## Problem
In the listing, find every line that has the string "plaatsen" and copy it.

## Data for this task
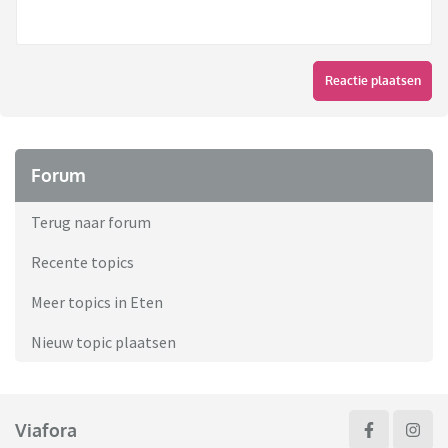
Reactie plaatsen
Forum
Terug naar forum
Recente topics
Meer topics in Eten
Nieuw topic plaatsen
Viafora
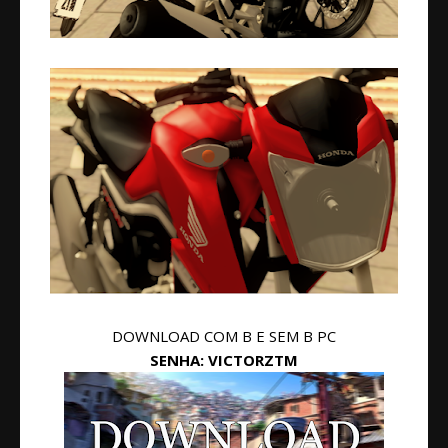
DOWNLOAD COM B E SEM B PC
SENHA: VICTORZTM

## Written response
Reactie plaatsen
Nieuw topic plaatsen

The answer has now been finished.